KARACHI, July 8: Prime Minister Shaukat Aziz did not accede to the pressure of the textile industry seeking relief package of Rs50 billion. Presiding over the Export Promotion Board (EPB) meeting on Saturday in Islamabad, he politely brushed aside the demand raised by some of the textile leaders and said: “The EPB is for policy and not to give subsidy,” sources privy to the meeting told Dawn.

While fully endorsing the views of State Bank Governor Dr Shamshad Akhtar with regard to the quantum of relief being sought by the textile industry, the prime minister assured the meeting that the SBP governor would be convening a meeting next week to see if some reduction was possible in the interest rates, sources said.

During the course of the meeting, Textile Industry Minister Mushtaq Ali Cheema, who is under tremendous pressure from the industry, is reported to have told the prime minister that under these circumstances he would not be able to continue and may have to resign.

However, the prime minister hastily told the participants that the State Bank governor would be calling a meeting with textile industry leaders next week to look into their demand of reducing interest rates.

There have been three major demands from the textile industry -- cut in interest rates, subsidy on gas tariffs and devaluation of the rupee.

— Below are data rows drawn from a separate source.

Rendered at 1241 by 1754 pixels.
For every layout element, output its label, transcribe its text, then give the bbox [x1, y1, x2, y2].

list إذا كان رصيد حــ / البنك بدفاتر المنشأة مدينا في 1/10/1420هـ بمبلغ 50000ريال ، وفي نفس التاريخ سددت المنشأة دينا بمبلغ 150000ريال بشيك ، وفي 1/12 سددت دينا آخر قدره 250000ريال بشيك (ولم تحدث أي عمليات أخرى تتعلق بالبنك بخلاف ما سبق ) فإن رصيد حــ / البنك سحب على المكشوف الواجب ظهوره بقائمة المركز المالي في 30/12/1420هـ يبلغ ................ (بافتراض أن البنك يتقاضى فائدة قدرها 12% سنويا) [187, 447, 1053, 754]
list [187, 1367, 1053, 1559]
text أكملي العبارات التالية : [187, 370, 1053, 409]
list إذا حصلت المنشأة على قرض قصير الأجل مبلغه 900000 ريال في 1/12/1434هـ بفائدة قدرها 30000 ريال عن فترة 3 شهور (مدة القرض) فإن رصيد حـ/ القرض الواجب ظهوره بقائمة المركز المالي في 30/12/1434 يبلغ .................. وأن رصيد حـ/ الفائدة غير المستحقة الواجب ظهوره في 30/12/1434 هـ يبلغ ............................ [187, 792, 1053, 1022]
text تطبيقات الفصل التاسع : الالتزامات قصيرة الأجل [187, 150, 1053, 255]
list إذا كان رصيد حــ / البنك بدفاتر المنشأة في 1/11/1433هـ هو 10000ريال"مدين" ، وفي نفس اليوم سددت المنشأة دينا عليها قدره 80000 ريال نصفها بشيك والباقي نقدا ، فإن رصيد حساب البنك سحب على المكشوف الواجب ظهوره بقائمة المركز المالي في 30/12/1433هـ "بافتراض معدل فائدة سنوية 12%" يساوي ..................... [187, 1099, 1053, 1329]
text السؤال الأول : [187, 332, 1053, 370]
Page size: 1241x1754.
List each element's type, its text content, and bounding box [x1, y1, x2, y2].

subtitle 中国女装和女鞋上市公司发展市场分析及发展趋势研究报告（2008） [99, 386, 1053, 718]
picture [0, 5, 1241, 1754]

However, during recent meetings it was brought to the light that interest rates were slightly higher than those prevalent in the neighbouring countries.

Consequently, it is being strongly felt that the State Bank governor may allow a cut up to one per cent in export refinance rates, which will enable them to be at par with rates presently prevailing in India. However, some analysts strongly feel that the government has little fiscal space to absorb such a huge relief package of Rs50 billion, particularly when it has to confront the huge POL import bill.

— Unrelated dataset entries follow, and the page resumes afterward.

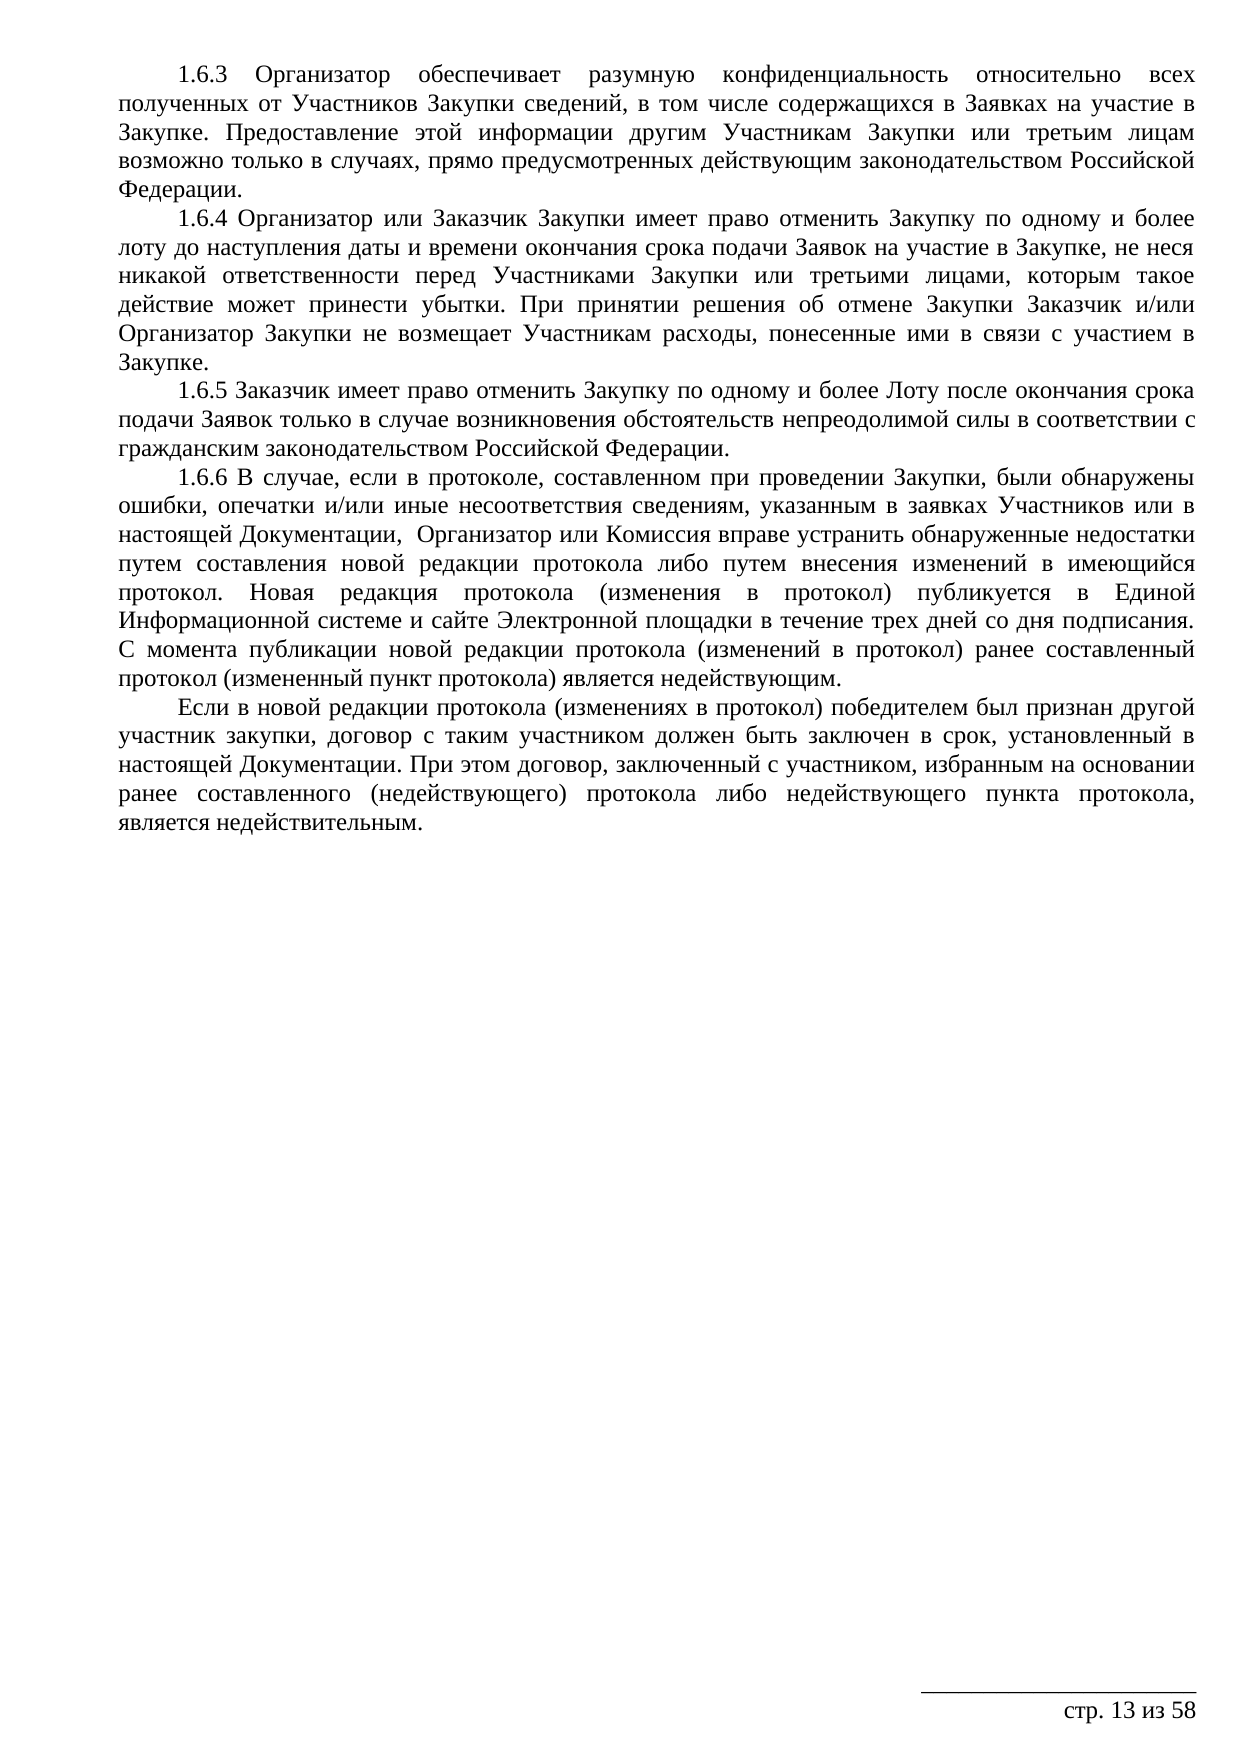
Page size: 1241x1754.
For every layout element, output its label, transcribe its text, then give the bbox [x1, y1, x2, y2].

text Если в новой редакции протокола (изменениях в протокол) победителем был признан другой участник закупки, договор с таким участником должен быть заключен в срок, установленный в настоящей Документации. При этом договор, заключенный с участником, избранным на основании ранее составленного (недействующего) протокола либо недействующего пункта протокола, является недействительным. [118, 692, 1196, 835]
text 1.6.3 Организатор обеспечивает разумную конфиденциальность относительно всех полученных от Участников Закупки сведений, в том числе содержащихся в Заявках на участие в Закупке. Предоставление этой информации другим Участникам Закупки или третьим лицам возможно только в случаях, прямо предусмотренных действующим законодательством Российской Федерации. [118, 59, 1196, 203]
text 1.6.6 В случае, если в протоколе, составленном при проведении Закупки, были обнаружены ошибки, опечатки и/или иные несоответствия сведениям, указанным в заявках Участников или в настоящей Документации, Организатор или Комиссия вправе устранить обнаруженные недостатки путем составления новой редакции протокола либо путем внесения изменений в имеющийся протокол. Новая редакция протокола (изменения в протокол) публикуется в Единой Информационной системе и сайте Электронной площадки в течение трех дней со дня подписания. С момента публикации новой редакции протокола (изменений в протокол) ранее составленный протокол (измененный пункт протокола) является недействующим. [118, 462, 1196, 692]
text 1.6.5 Заказчик имеет право отменить Закупку по одному и более Лоту после окончания срока подачи Заявок только в случае возникновения обстоятельств непреодолимой силы в соответствии с гражданским законодательством Российской Федерации. [118, 375, 1196, 462]
text 1.6.4 Организатор или Заказчик Закупки имеет право отменить Закупку по одному и более лоту до наступления даты и времени окончания срока подачи Заявок на участие в Закупке, не неся никакой ответственности перед Участниками Закупки или третьими лицами, которым такое действие может принести убытки. При принятии решения об отмене Закупки Заказчик и/или Организатор Закупки не возмещает Участникам расходы, понесенные ими в связи с участием в Закупке. [118, 203, 1196, 375]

Sources said the EPB meeting had totally dampened the spirit of the textile industry, which had been pinning great hopes on the ability and the hard efforts being put in by the textile industry minister in seeking some relief for the industry.

“A nice way was adopted by the prime minister for closing down the chapter once for all,” a participant observed. He said that Mr Cheema had been putting in very hard work, realising the problem being confronted by the textile industry and calling meetings almost every week to get some solution and relief for the industry.

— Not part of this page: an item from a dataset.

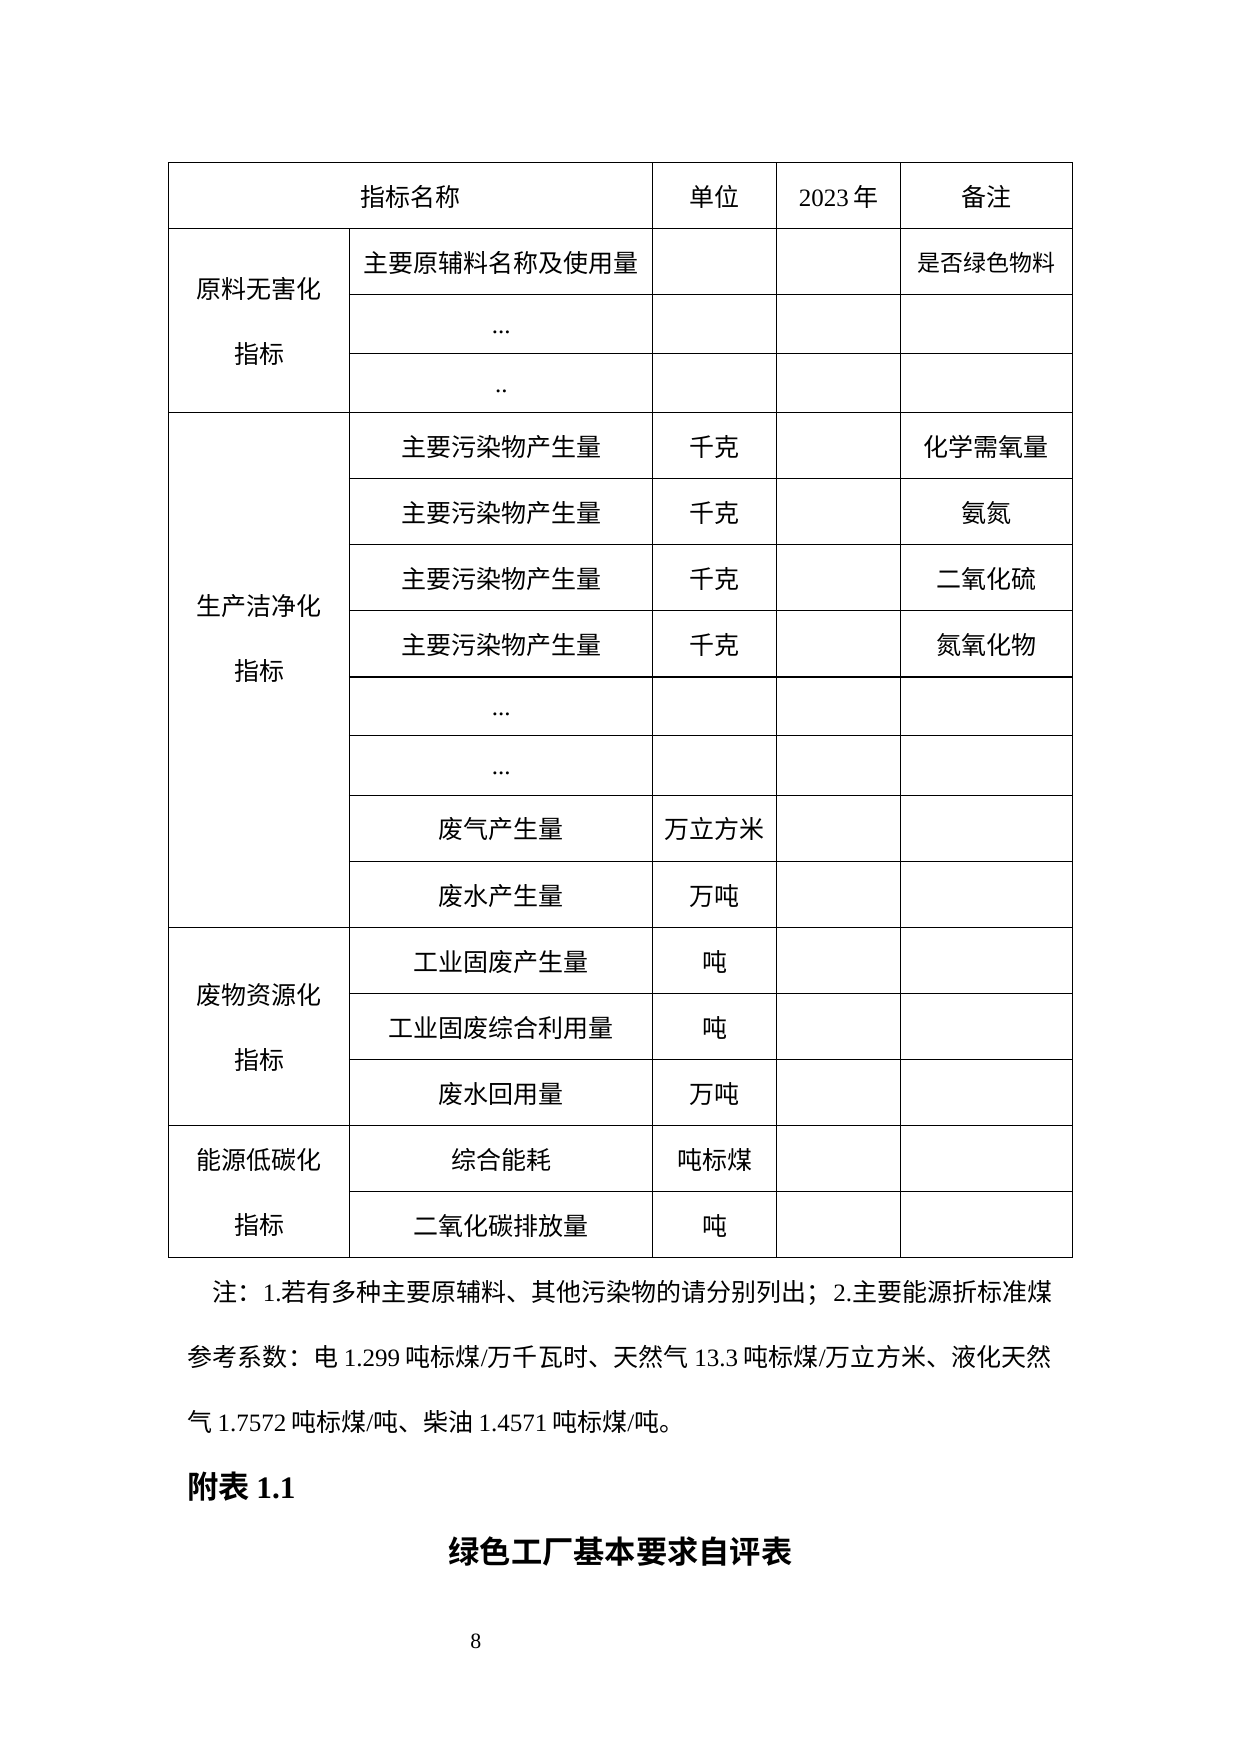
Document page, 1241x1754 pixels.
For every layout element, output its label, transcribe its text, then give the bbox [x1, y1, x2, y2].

However, the textile minister has now come under tremendous pressure from his own people to quit the post as no solution was coming forth and industry have lost all hopes with regard to the relief package being announced.

Meanwhile, the industry has been arguing that they have heavily invested in expansion and modernisation of their units, but are now confronted with high cost resulting out of high interest rates, and high power and gas rates.

They argued that about a year back export refinance rates were at around three per cent but have gone up to 9 per cent. Similarly, general interest rates have surged from six per cent to 12 or 13 per cent. As to how the industry could stay viable when it was being hurt on several counts.

According to industry estimates, presently Pakistani textile products are costlier in the world market by up to 28 to 30 per cent. Around 16 per cent is on account of reduction in per unit price and about 15 per cent on account of higher input cost. The industry also claims that the government officials privately accept that the textile industry is in real crisis but are not ready to come up with any solution relating to relief package.

Similarly, the industry is also well aware of the problems being confronted by the government with regard to huge POL import bill owing to rapid increase in crude oil prices in the world market and its impact on the economy as a whole. Analysts feel that both the sides presently having a choice between devil and a deep blue sea.